● What you have to do:
Start at the line below containing "befrias från hushållsarbete" and stop at the line containing "Informations générales". Repeat every line of that stretch exactly, and nothing outside it.

Transcribed page contents
Start of Block

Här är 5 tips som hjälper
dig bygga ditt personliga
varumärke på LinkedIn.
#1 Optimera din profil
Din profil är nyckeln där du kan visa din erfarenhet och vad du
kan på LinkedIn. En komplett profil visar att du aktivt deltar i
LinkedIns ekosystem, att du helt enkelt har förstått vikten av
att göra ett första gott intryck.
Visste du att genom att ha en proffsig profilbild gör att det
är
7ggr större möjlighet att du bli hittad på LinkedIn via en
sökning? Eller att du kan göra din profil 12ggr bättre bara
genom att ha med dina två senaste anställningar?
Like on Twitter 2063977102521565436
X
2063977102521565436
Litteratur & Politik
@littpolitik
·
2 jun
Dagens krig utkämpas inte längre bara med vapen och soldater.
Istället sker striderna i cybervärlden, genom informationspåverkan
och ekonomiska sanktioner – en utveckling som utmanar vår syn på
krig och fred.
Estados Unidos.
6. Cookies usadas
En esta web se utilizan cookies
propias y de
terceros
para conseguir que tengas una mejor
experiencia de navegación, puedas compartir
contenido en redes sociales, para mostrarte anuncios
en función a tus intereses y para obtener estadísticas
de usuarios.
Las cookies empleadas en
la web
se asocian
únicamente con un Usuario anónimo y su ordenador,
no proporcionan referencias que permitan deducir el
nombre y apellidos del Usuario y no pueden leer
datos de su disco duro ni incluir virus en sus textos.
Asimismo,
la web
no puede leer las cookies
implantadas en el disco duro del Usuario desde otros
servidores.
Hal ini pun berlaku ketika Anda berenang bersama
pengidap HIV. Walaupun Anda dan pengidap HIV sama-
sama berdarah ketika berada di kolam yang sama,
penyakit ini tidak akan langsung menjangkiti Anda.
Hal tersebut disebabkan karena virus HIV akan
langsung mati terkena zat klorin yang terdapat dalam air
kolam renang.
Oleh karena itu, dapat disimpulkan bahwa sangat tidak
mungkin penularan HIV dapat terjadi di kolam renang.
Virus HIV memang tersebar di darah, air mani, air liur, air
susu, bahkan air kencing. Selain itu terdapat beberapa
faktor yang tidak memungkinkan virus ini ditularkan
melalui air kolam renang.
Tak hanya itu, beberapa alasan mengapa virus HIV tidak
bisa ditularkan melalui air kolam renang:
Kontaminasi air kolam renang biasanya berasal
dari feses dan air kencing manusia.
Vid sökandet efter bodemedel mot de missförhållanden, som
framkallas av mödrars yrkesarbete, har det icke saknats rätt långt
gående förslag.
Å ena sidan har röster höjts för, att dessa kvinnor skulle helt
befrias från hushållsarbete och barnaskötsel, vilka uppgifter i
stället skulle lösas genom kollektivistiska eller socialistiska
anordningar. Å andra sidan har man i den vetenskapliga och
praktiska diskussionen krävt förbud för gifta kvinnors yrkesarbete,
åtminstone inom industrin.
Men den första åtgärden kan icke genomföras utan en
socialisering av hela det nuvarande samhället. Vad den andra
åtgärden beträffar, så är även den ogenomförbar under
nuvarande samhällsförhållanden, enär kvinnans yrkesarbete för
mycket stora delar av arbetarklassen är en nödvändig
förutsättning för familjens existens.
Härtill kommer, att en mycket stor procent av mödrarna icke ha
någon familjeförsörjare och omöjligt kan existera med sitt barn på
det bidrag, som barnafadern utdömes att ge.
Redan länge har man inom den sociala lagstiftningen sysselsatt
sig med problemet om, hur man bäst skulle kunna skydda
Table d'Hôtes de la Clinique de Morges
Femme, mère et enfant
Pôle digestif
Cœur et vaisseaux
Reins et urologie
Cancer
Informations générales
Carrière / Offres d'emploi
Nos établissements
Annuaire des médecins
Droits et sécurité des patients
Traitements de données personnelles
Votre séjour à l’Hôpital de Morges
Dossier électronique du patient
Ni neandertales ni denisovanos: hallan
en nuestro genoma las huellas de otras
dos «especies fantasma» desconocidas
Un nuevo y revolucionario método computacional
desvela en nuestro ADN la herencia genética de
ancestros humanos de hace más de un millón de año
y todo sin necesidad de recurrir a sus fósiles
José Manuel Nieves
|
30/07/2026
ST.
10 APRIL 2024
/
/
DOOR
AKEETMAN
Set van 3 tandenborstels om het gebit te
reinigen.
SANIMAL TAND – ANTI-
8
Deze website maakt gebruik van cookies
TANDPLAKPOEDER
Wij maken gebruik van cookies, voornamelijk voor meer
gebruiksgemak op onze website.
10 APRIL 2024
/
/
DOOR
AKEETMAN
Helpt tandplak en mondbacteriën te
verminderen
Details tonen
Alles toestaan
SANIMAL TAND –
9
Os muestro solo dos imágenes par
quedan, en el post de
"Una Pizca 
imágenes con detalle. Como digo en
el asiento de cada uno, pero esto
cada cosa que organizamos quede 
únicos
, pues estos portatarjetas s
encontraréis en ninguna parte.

End of Block

● Result of the task:
befrias från hushållsarbete och barnaskötsel, vilka uppgifter i
stället skulle lösas genom kollektivistiska eller socialistiska
anordningar. Å andra sidan har man i den vetenskapliga och
praktiska diskussionen krävt förbud för gifta kvinnors yrkesarbete,
åtminstone inom industrin.
Men den första åtgärden kan icke genomföras utan en
socialisering av hela det nuvarande samhället. Vad den andra
åtgärden beträffar, så är även den ogenomförbar under
nuvarande samhällsförhållanden, enär kvinnans yrkesarbete för
mycket stora delar av arbetarklassen är en nödvändig
förutsättning för familjens existens.
Härtill kommer, att en mycket stor procent av mödrarna icke ha
någon familjeförsörjare och omöjligt kan existera med sitt barn på
det bidrag, som barnafadern utdömes att ge.
Redan länge har man inom den sociala lagstiftningen sysselsatt
sig med problemet om, hur man bäst skulle kunna skydda
Table d'Hôtes de la Clinique de Morges
Femme, mère et enfant
Pôle digestif
Cœur et vaisseaux
Reins et urologie
Cancer
Informations générales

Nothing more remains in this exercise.